The victim, who was identified on Tuesday afternoon as artist Scott Williams, remains in critical but stable condition, according to the Albuquerque Police Department. A GoFundMe, set up by the SouthWest Organizing Project, is raising money for both Williams and the several women who were violently assaulted during Baca’s attack.

Hours after the shooting on Monday, Albuquerque mayor Tim Keller announced that the statue would be removed “until the appropriate civic institutions can determine next steps.” 

“Last night the sculpture became more than a symbol,” the mayor said in a press conference afternoon. “It became a matter of public safety. And it’s being removed today.” The statue has since been removed and placed in storage.

Keller doesn’t have the right to remove the public artwork permanently, Dr. Shelle VanEtten Sanchez, director of the Albuquerque Cultural Services Department, told Artnet News in a phone interview. However, the mayor was able to do so temporarily on the grounds that it represented, as he put it, an “urgent matter of public safety.”  

“It’s a temporary solution while we engage in a public process about what will ultimately happen with that statue,” Dr. Sanchez said, explaining that her department had announced Saturday—before the violent incident—that it will create a group of community members to recommend future steps for the statue and the land on which it sits.

“This has to be a community-led process for us,” the director continues. “It has to be a dialogue that’s rooted in the cultural traditions and very diverse heritage of this state. We don’t want it be a bureaucratic process; we want it to be a community dialogue that’s authentic, that’s about healing, and talking about our shared past and our present.”

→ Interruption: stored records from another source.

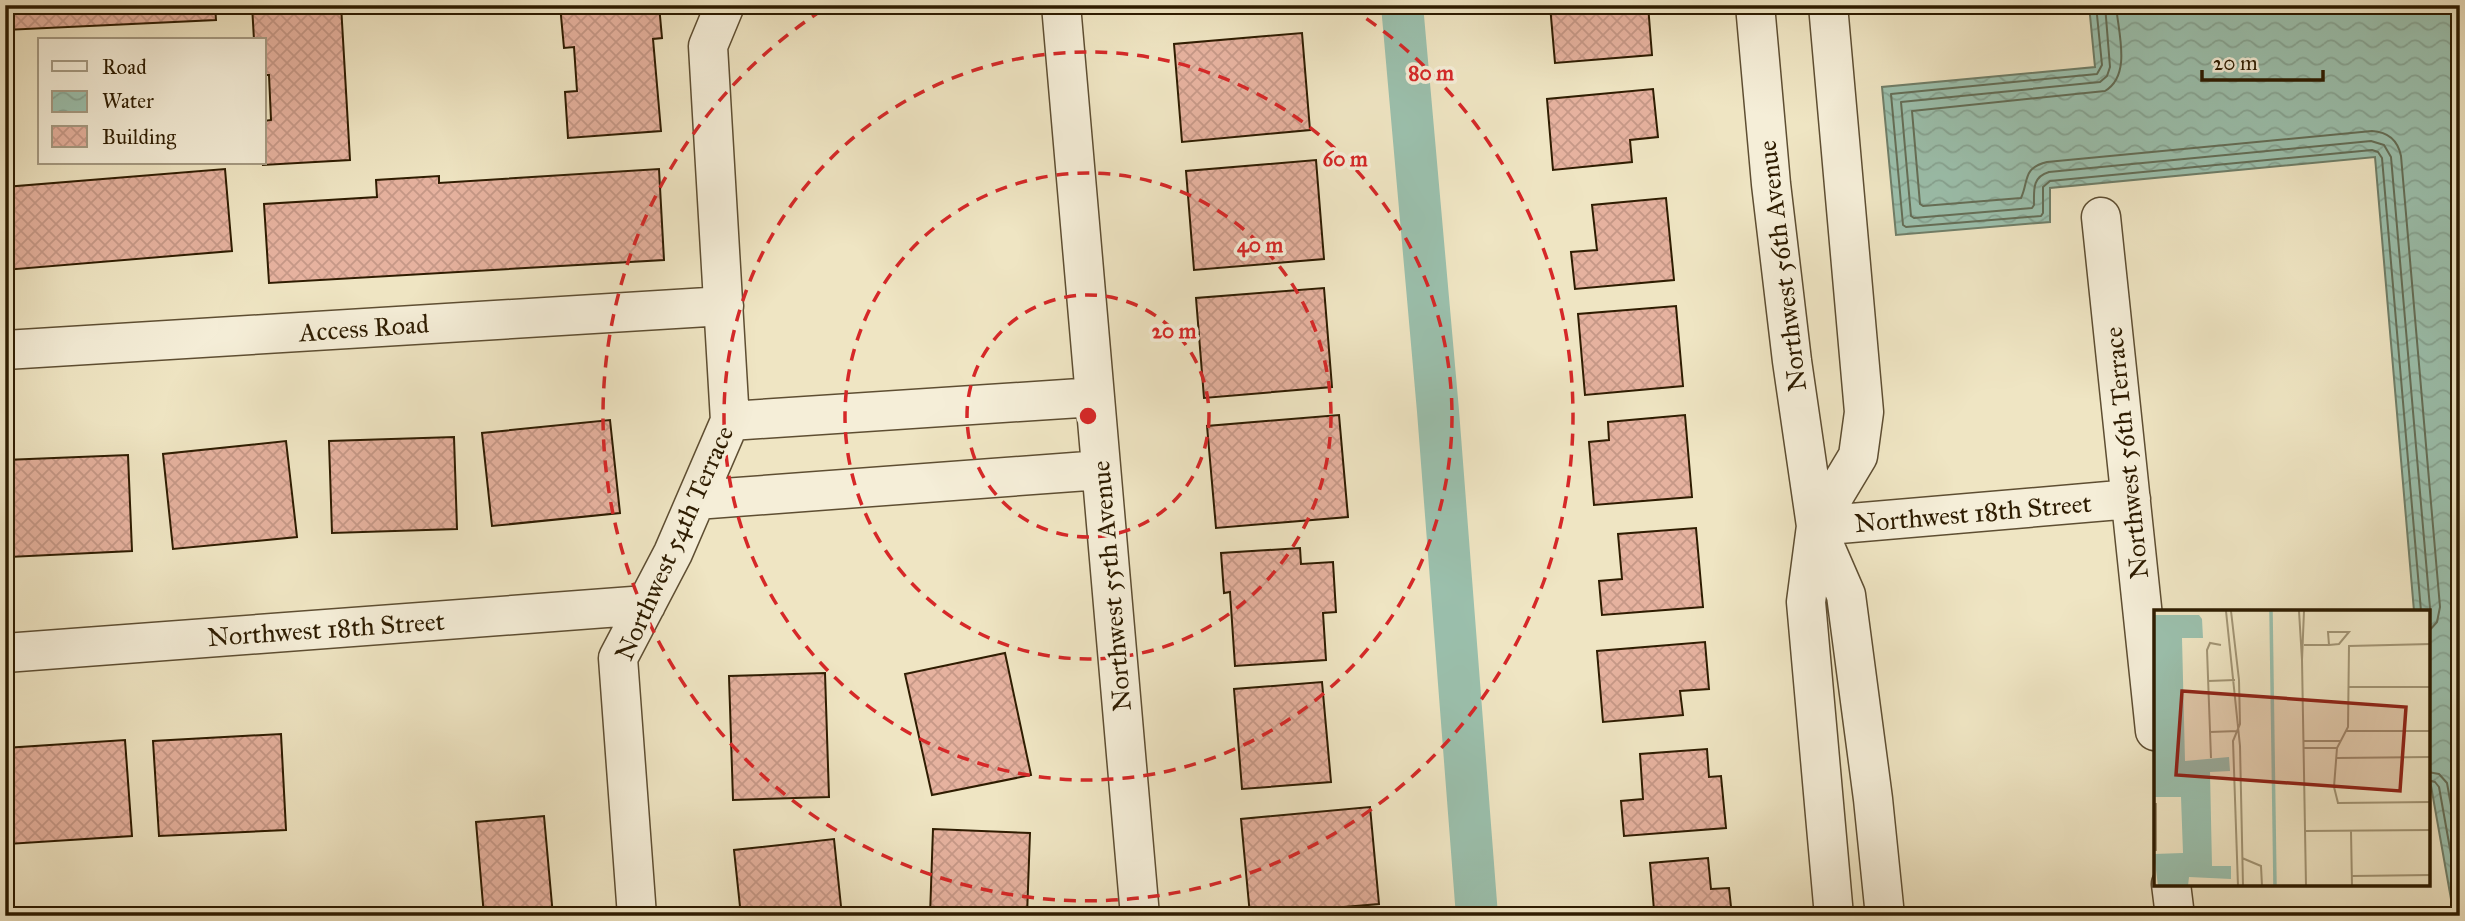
<svg xmlns="http://www.w3.org/2000/svg" width="2465" height="921" font-family="'IM FELL Great Primer',serif">
  <style>
    .water { fill: url(#water-waves); stroke: #6f7e68; stroke-width: 2 }
    .lines { fill: none; stroke-linecap: round; stroke-linejoin: round }
    .shore { stroke: #646e57; stroke-width: 2 }
    .canal { stroke: #9bc0ad; stroke-width: 42 }
    .building { fill: url(#building-cross-hatch); stroke: #2e1c01; stroke-width: 2 }
    .minor-casing { stroke: #5e4e32; stroke-width: 41 }
    .minor { stroke: #f5eed8; stroke-width: 38 }
    .ring { fill: none; stroke: #d62828; stroke-width: 3.5; stroke-dasharray: 12 9 }
    .labels { text-anchor: middle; dominant-baseline: central; stroke-width: 7; stroke-linejoin: round; paint-order: stroke }
    .street-label { font-size: 26px; fill: #2e1c01; stroke: #f5eed8 }
    .inset-river { fill: none; stroke: #9bc0ad; stroke-width: 3.5 }
    .inset-road { fill: none; stroke: #a29575; stroke-width: 2 }
    .view { fill: #8f2418; fill-opacity: 0.15; stroke: #8f2418; stroke-width: 3.5 }
    .inset-edge { fill: none; stroke: #2e1c01; stroke-width: 3.5 }
    .centre { fill: #d62828; stroke: #f5eed8; stroke-width: 3.5 }
    .ring-label { font-size: 21px; text-anchor: middle; font-weight: bold; fill: #d62828; stroke: #f5eed8; stroke-width: 7; stroke-linejoin: round; paint-order: stroke }
  </style>
  <defs>
    <pattern id="water-waves" width="16" height="10" patternUnits="userSpaceOnUse" patternTransform="scale(1.75)"><rect width="16" height="10" fill="#9bc0ad"/><path d="M0 5q4-4 8 0t8 0" fill="none" stroke="#86a493"/></pattern>
    <pattern id="building-cross-hatch" width="8" height="8" patternUnits="userSpaceOnUse" patternTransform="scale(1.75)"><rect width="8" height="8" fill="#e6b29f"/><path d="M0 0l8 8M0 8l8-8" fill="none" stroke="#c69887"/></pattern>
  </defs>
  <rect width="100%" height="100%" fill="#efe5c3"/>
  <filter id="stains"><feTurbulence type="fractalNoise" baseFrequency=".00286" numOctaves="4"/><feColorMatrix values="0 0 0 0 .2 0 0 0 0 .09 0 0 0 0 .02 0 0 0 .5 -.17"/></filter>
  <radialGradient id="worn" r=".72"><stop offset=".6" stop-color="#630" stop-opacity="0"/><stop offset="1" stop-color="#630" stop-opacity=".3"/></radialGradient>
  <path class="water" d="M2089,5H2460V916H2454L2428,769V611H2414L2375,157L2050,188V222L1896,235L1882,87L2095,67Z"/>
  <g class="lines">
    <path class="shore" d="M2096,5L2102,65L2097,74L1891,94L1903,225L1906,227L2041,216L2043,213V187L2050,181L2372,150L2378,152L2382,158L2421,611
      M2105,5L2110,67L2107,76L2100,82L1901,102L1911,216L1914,218L2032,208L2034,205C2034,190 2032,177 2049,172L2371,141L2384,145L2391,157L2430,608L2428,617
      M2116,5C2118,32 2132,75 2105,91L1912,111L1920,204L1923,206L2021,198C2029,181 2022,168 2047,162L2372,131C2388,132 2398,141 2401,156L2440,607L2437,622L2428,632
      M2428,772L2439,774L2447,783L2460,856
      M2428,780L2435,782L2439,787L2460,905"/>
    <path class="canal" d="M1402,5L1438,411L1477,916"/>
  </g>
  <path class="building" d="M5,5H215L216,20L5,30Z
    M252,5H341L350,160L263,165L264,121L271,120L269,75H264V40H254Z
    M560,5H659L662,38L653,39L661,131L568,138L565,92L577,91L574,47L564,48Z
    M1169,5H1236L1170,10Z
    M1550,5H1648L1652,55L1555,63Z
    M1302,33L1310,130L1182,142L1174,44Z
    M1653,89L1658,137L1630,140L1632,162L1553,170L1547,99Z
    M1316,160L1324,259L1194,270L1186,171Z
    M225,169L232,251L5,270V187Z
    M659,169L664,260L269,283L264,204L377,197L376,180L439,176V183Z
    M1666,198L1674,280L1575,289L1571,252L1597,250L1592,205Z
    M1324,288L1332,387L1204,398L1196,298Z
    M1676,306L1683,386L1585,395L1578,314Z
    M1339,415L1348,517L1216,528L1207,426Z
    M1685,415L1692,497L1594,505L1589,442L1609,440L1608,422Z
    M610,420L620,513L492,526L482,433Z
    M454,437L457,529L332,533L329,441Z
    M286,441L297,537L173,549L163,454Z
    M128,455L132,551L9,557L5,460Z
    M1696,528L1703,607L1602,615L1599,581L1622,579L1618,534Z
    M1300,548L1301,564L1333,562L1336,612L1323,613L1326,660L1235,666L1230,592L1224,593L1221,553Z
    M1705,642L1709,689L1680,691L1683,715L1603,722L1597,651Z
    M1005,653L1031,775L932,795L905,674Z
    M825,673L829,797L733,800L729,676Z
    M1322,682L1331,782L1242,789L1234,689Z
    M281,734L286,830L159,836L153,741Z
    M125,740L132,836L8,844L5,748Z
    M1707,749L1709,777L1721,776L1726,828L1624,836L1621,801L1643,799L1640,754Z
    M1370,807L1379,904L1250,915L1241,819Z
    M544,816L553,916H484L476,822Z
    M933,829L1030,833L1027,916H930Z
    M834,839L842,916H741L734,850Z
    M1708,858L1711,889L1729,888L1732,916H1631V912L1654,910L1650,863Z"/>
  <g class="lines">
    <defs>
      <path id="minor" d="M1061,5L1140,916
        M1755,5L1771,184L1792,361L1816,526L1846,595L1873,799L1885,916
        M1828,5L1864,412L1858,456L1816,526L1806,602L1834,916
        M2101,217L2155,731
        M5,350L724,306
        M730,421L1095,397
        M696,500L1101,470
        M1816,526L2131,499
        M5,653L646,605
        M2171,884L2175,916
        M637,916L618,658L673,553L730,421L708,46L725,5"/>
    </defs>
    <use href="#minor" class="minor-casing"/>
    <use href="#minor" class="minor"/>
  </g>
  <g class="ring">
    <circle cx="1088" cy="416" r="121"/>
    <circle cx="1088" cy="416" r="243"/>
    <circle cx="1088" cy="416" r="364"/>
    <path d="M1349 7A485 485 0 1 1 827 7"/>
  </g>
  <g class="labels">
    <g class="street-label">
      <text transform="translate(1782 266) rotate(-97)">Northwest 56th Avenue</text>
      <text transform="translate(364 328) rotate(-4)">Access Road</text>
      <text transform="translate(2126 453) rotate(-96)">Northwest 56th Terrace</text>
      <text transform="translate(1973 513) rotate(-5)">Northwest 18th Street</text>
      <text transform="translate(674 543) rotate(-66)">Northwest 54th Terrace</text>
      <text transform="translate(1111 586) rotate(-95)">Northwest 55th Avenue</text>
      <text transform="translate(326 629) rotate(-4)">Northwest 18th Street</text>
    </g>
  </g>
  <g transform="translate(2154 610)">
    <rect width="276" height="276" fill="#efe5c3"/>
    <path d="M0,5H45L48,9L49,28H28L31,151L75,147L76,161L56,162L58,256H77V269L35,267L34,276H4L0,244L29,243L27,187H0Z" fill="#9bc0ad"/>
    <path class="inset-river" d="M117,1L121,276"/>
    <path class="inset-road" d="M72,1L86,136L89,276M77,1L85,70L86,114L79,131L84,276M145,1L148,50L150,1M277,34L195,36L194,117L183,138L180,177L184,193L277,192M150,35H175L185,34L195,22H174L175,35M148,50L152,276M54,71L81,70M194,77H277M192,121H277M56,122L84,121M149,131H186M149,138H183M57,148L53,40L56,33L67,35M183,148L277,147M2,193V241M151,221L277,220M197,221L198,276M88,248L107,256L108,276M198,266L277,265"/>
    <path class="view" d="M28,81L252,97L246,181L22,165Z"/>
    <rect width="276" height="276" class="inset-edge"/>
  </g>
  <circle cx="1088" cy="416" r="10" class="centre"/>
  <g class="ring-label">
    <text x="1431" y="80">80 m</text>
    <text x="1345" y="166">60 m</text>
    <text x="1260" y="252">40 m</text>
    <text x="1174" y="338">20 m</text>
  </g>
  <rect width="2465" height="921" fill="none" stroke="#efe5c3" stroke-width="28"/>
  <rect x="7" y="7" width="2451" height="907" fill="none" stroke="#2e1c01" stroke-width="3.5"/>
  <rect x="14" y="14" width="2437" height="893" fill="none" stroke="#2e1c01" stroke-width="2"/>
  <rect x="38" y="38" width="228" height="126" fill="#f5eed8" stroke="#a59a82" stroke-width="2"/>
  <rect x="52" y="61" width="35" height="10" fill="#f5eed8" stroke="#a59a82" stroke-width="2"/>
  <text x="102" y="74" font-size="21" fill="#2e1c01">Road</text>
  <rect x="52" y="91" width="35" height="21" fill="url(#water-waves)" stroke="#a59a82" stroke-width="2"/>
  <text x="102" y="108" font-size="21" fill="#2e1c01">Water</text>
  <rect x="52" y="126" width="35" height="21" fill="url(#building-cross-hatch)" stroke="#a59a82" stroke-width="2"/>
  <text x="102" y="144" font-size="21" fill="#2e1c01">Building</text>
  <path d="M2202 70v10h121v-10" fill="none" stroke="#2e1c01" stroke-width="3.5"/>
  <text x="2213" y="70" font-size="21" fill="#2e1c01" stroke="#f5eed8" stroke-width="5" paint-order="stroke">20 m</text>
  <rect width="100%" height="100%" filter="url(#stains)"/>
  <rect width="100%" height="100%" fill="url(#worn)"/>
</svg>
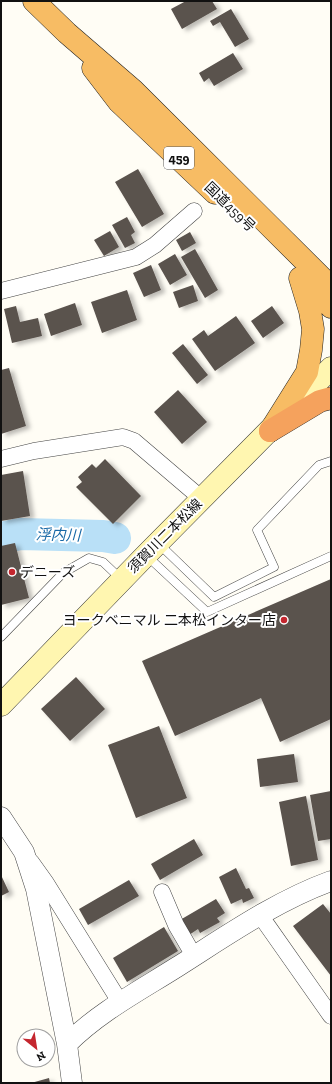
<svg xmlns="http://www.w3.org/2000/svg" width="332" height="1084" font-family="'Zilla Slab','Noto Sans JP',serif">
	<style>
		.lines { fill: none; stroke-linecap: round; stroke-linejoin: round }
		.river { stroke: #b9e0f7; stroke-width: 32 }
		.building { fill: #5a524d; filter: url(#shadow) }
		.service-casing { stroke: #444; stroke-width: 9 }
		.minor-casing { stroke: #444; stroke-width: 17 }
		.tertiary-casing { stroke: #444; stroke-width: 21 }
		.secondary-casing { stroke: #333; stroke-width: 23 }
		.trunk-casing { stroke: #222; stroke-width: 23 }
		.motorway-casing { stroke: #222; stroke-width: 23 }
		.service { stroke: #fff; stroke-width: 8 }
		.minor { stroke: #fff; stroke-width: 16 }
		.tertiary { stroke: #fff; stroke-width: 20 }
		.secondary { stroke: #fff6b0; stroke-width: 22 }
		.trunk { stroke: #f7bc64; stroke-width: 22 }
		.motorway { stroke: #f5a25d; stroke-width: 22 }
		.poi-dot { fill: #c4262e; stroke: #fff; stroke-width: 1.5 }
		.labels { text-anchor: middle; dominant-baseline: central; stroke-width: 4; stroke-linejoin: round; paint-order: stroke }
		.shield { fill: #fff; stroke: #585858; stroke-width: 1 }
		.shield-label { font-size: 13px; font-weight: bold; fill: #111 }
		.street-label { font-size: 14px; fill: #111; stroke: #fff }
		.poi-label { font-size: 14px; fill: #111; stroke: #fff; text-anchor: start }
		.water-label { font-size: 15px; font-style: italic; fill: #1768a6; stroke: #fff }
	</style>
	<defs>
		<filter id="shadow"><feDropShadow dx="4.5" dy="2.5" stdDeviation="2" flood-color="#0004"/></filter>
	</defs>
	<rect width="100%" height="100%" fill="#fffdf5"/>
	<g class="lines">
		<path class="river" d="M1,538L20,534L103,536L115,538"/>
	</g>
	<path class="building" d="M186,1H212L217,9L182,29L171,9Z
		M231,9L249,39L235,47L220,22L213,26L210,21Z
		M233,53L243,69L214,86L209,78L204,82L199,73Z
		M138,169L164,214L142,227L115,182Z
		M127,217L135,232L131,235L135,243L125,248L112,225Z
		M110,231L119,247L104,256L94,240Z
		M190,232L196,243L182,251L176,240Z
		M195,249L218,290L205,298L181,257Z
		M175,254L187,275L170,285L158,264Z
		M151,265L161,290L144,297L133,273Z
		M193,285L198,301L179,308L173,292Z
		M127,290L137,320L102,333L91,302Z
		M75,303L82,325L51,336L44,314Z
		M16,306L20,322L38,318L42,336L12,343L4,309Z
		M272,306L284,323L263,338L251,321Z
		M236,316L255,343L215,371L192,339L204,330L208,336Z
		M183,344L208,375L197,384L172,353Z
		M9,368L26,426L1,434V370Z
		M178,390L207,422L182,444L154,412Z
		M105,459L141,496L113,524L76,487L82,482L78,477L92,464L96,468Z
		M23,471L30,516L1,521V475Z
		M15,543L29,598L1,605V546Z
		M331,579V719L280,742L261,698L175,736L142,661Z
		M76,677L105,709L70,741L41,709Z
		M159,726L187,798L136,818L108,745Z
		M294,754L298,782L260,787L257,759Z
		M331,791V839L318,841L310,795Z
		M306,796L318,860L291,866L279,802Z
		M194,839L203,855L160,880L151,864Z
		M236,868L246,889L249,888L254,898L243,903L242,899L231,904L219,877Z
		M1,875L9,892L1,896Z
		M129,880L139,896L88,925L79,909Z
		M216,899L225,913L217,918L220,922L200,933L198,929L189,935L180,920Z
		M323,904L331,914V976L293,926Z
		M164,927L178,951L127,982L113,958Z
		M49,1078L50,1083H31Z"/>
	<g class="lines">
		<g class="service-casing">
			<path id="service" d="M159,544L214,597L274,567L257,530L319,465L331,461
				M146,555L207,612L331,556
				M1,637L63,573L89,558L103,562L122,580"/>
		</g>
		<g class="minor-casing">
			<path id="minor" d="M1,291L136,257L155,245L194,211
				M1,459L34,451L123,437L134,441L202,499
				M31,862L46,883L120,1002
				M162,892L176,925L194,956
				M260,915L331,1016"/>
		</g>
		<g class="tertiary-casing">
			<path id="tertiary" d="M1,817L24,852L36,889L67,1044L72,1083
				M67,1044C99,1012 139,991 177,967C226,936 276,901 331,881"/>
		</g>
		<g class="secondary-casing">
			<path id="secondary" d="M1,705L146,555L331,368"/>
		</g>
		<g class="trunk-casing">
			<path id="trunk" d="M34,1L67,33L133,90L331,287
				M93,68L119,102L215,193
				M304,280L331,307
				M270,431L307,372L311,350L313,329L310,311L300,278"/>
		</g>
		<g class="motorway-casing">
			<path id="motorway" d="M270,431L320,401L331,398"/>
		</g>
		<use href="#service" class="service"/>
		<use href="#minor" class="minor"/>
		<use href="#tertiary" class="tertiary"/>
		<use href="#secondary" class="secondary"/>
		<use href="#trunk" class="trunk"/>
		<use href="#motorway" class="motorway"/>
	</g>
	<g class="poi-dot">
		<circle cx="12" cy="572" r="4"/>
		<circle cx="284" cy="620" r="4"/>
	</g>
	<g class="labels">
		<rect class="shield" x="164" y="147" width="30" height="22" rx="3"/>
		<g class="shield-label">
			<text x="179" y="158">459</text>
		</g>
		<g class="street-label">
			<text transform="translate(230 207) rotate(44)">国道459号</text>
			<text transform="translate(165 536) rotate(-45)">須賀川二本松線</text>
		</g>
		<g class="poi-label">
			<text x="20" y="572">デニーズ</text>
			<text x="276" y="620" text-anchor="end">ヨークベニマル 二本松インター店</text>
		</g>
		<g class="water-label">
			<text transform="translate(58 535) rotate(1)">浮内川</text>
		</g>
	</g>
	<rect width="332" height="1084" fill="none" stroke="#111111" stroke-width="4"/>
	<g transform="translate(36 1048) rotate(150)"><circle r="19" fill="#ffffff" stroke="#a0a0a0"/>
	<path d="M0-3L7 15L0 10L-7 15Z" fill="#c4262e"/>
	<text y="-6" font-size="11" font-weight="bold" text-anchor="middle" fill="#111111">N</text>
	</g>
</svg>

La Jornada has been the subject of fiery public debate in Albuquerque since it was commissioned by the city in the late 1990s and installed in 2004. It depicts Oñate leading a group of settlers on their way to New Mexico. It’s been vandalized on numerous occasions, including several times over the last week. 

In this afternoon’s press conference, Dr. Sanchez also announced that yesterday, prior to the incident, one of two artists behind the Oñate sculpture, Reynaldo Sonny Rivera, reached out independently to the Cultural Services Department asking for it to be taken down.

Installed next to La Jornada and commissioned at the same time is an Earthwork created by Nora Naranjo-Morse, an artist from Santa Clara Pueblo, which was conceived as a space of solace and reflection. 

Last week, the board of trustees for the Albuquerque Museum voted to remove La Jornada. However, Sanchez explains, the museum board actually does not have the legal right to do so. The sculpture belongs to the city’s public art collection and is under the city’s jurisdiction. 

La Jornada. Courtesy of Flikr.

La Jornada. Courtesy of Flickr.

According to the Albuquerque Journal and KUNM, Baca was a 2019 candidate for City Council who ran denouncing local elected officials as “complete wimps when it comes to fighting crime.” He previously started a Facebook page called “Citizens Who Stand With APD,” supporting the Albuquerque Police Department after the 2014 police killing of James Boyd. Baca’s father is a former Bernalillo County sheriff.

“We are receiving reports about vigilante groups possibly instigating this violence,” police chief Michael Geier said in a statement issued by the APD. “If this is true we’ll be holding them accountable to the fullest extent of the law, including federal hate group designation and prosecution.”

Geier added that over 20 guns were taken from four members of the militia group after the incident.